Le débat autour de la place de TotalEnergies dans l’économie française vient de franchir un nouveau cap. Invité ce mardi matin sur le plateau de France 2, le coordinateur de La France insoumise, Manuel Bompard, a estimé qu’une nationalisation du géant pétrolier n’était « pas déraisonnable » et devait être envisagée comme l’une des pistes pour orienter la transition énergétique du pays.

Rebondissant sur l’annonce récente du maintien de la fiscalité avantageuse dont bénéficie TotalEnergies, le député LFI de Marseille a affirmé que l’entreprise était « extrêmement rentable », tout en soulignant que les bénéfices colossaux réalisés ces dernières années posent la question de leur usage et de leur redistribution. « TotalEnergies profite d’un environnement fiscal particulièrement favorable, tout en dégageant des profits records. Ces revenus devraient pouvoir bénéficier à l’intérêt général plutôt qu’uniquement aux actionnaires », a-t-il déclaré.

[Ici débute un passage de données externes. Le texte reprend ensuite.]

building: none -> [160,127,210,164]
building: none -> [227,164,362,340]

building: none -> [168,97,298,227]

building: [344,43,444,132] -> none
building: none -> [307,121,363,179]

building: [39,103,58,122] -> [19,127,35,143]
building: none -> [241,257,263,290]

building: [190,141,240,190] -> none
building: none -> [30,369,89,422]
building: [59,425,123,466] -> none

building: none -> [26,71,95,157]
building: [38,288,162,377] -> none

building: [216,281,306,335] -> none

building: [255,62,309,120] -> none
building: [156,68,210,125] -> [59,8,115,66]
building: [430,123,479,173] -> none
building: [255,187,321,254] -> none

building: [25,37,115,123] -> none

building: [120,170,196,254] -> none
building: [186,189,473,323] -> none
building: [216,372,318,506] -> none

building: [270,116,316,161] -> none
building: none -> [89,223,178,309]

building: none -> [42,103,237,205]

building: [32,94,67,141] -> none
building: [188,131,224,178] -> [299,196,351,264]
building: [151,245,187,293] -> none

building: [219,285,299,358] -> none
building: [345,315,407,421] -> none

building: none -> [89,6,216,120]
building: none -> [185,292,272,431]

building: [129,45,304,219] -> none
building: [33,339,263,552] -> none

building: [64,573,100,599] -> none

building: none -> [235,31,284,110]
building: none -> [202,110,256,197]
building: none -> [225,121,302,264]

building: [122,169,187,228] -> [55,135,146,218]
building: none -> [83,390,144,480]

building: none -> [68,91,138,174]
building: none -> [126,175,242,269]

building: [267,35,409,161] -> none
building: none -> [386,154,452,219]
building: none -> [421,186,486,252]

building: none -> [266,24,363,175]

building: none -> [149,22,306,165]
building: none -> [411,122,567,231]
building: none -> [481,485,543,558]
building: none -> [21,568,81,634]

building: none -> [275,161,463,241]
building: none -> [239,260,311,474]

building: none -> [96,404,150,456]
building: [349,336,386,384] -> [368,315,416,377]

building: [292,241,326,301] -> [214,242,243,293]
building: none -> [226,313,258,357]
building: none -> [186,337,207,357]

Dans le détail, TotalEnergies affiche en effet une santé financière remarquable. En 2023, le groupe avait déjà enregistré plus de 20 milliards d’euros de bénéfices nets, confirmant la tendance observée depuis la flambée des prix de l’énergie causée par la reprise post-Covid puis par la guerre en Ukraine. Pour Manuel Bompard, une telle rentabilité justifierait une réflexion approfondie sur sa place dans l’économie et sa contribution aux finances publiques.

La question de la nationalisation du secteur énergétique n’est pas nouvelle dans le débat public hexagonal. Elle avait émergé l’an dernier au moment du rachat d’EDF par l’État, puis dans la foulée des résultats exceptionnels de TotalEnergies. Mais le gouvernement a jusque-là écarté cette option, préférant miser sur des négociations pour inciter le groupe à limiter la hausse des prix dans les stations-service, ou à investir davantage dans les énergies renouvelables.

Pourtant, selon Manuel Bompard, l’État ne peut plus se contenter du statu quo. « Nous devons reprendre la main sur nos outils énergétiques. La nationalisation de TotalEnergies, qui n’est pas invraisemblable au regard de son poids stratégique et de ses profits, permettrait d’accélérer la transition écologique et de garantir la souveraineté énergétique de la France », a martelé l’élu insoumis. Il estime qu’une telle mesure pourrait offrir à l’État une marge de manœuvre inédite pour planifier la décarbonation du secteur, tout en assurant une juste redistribution des bénéfices.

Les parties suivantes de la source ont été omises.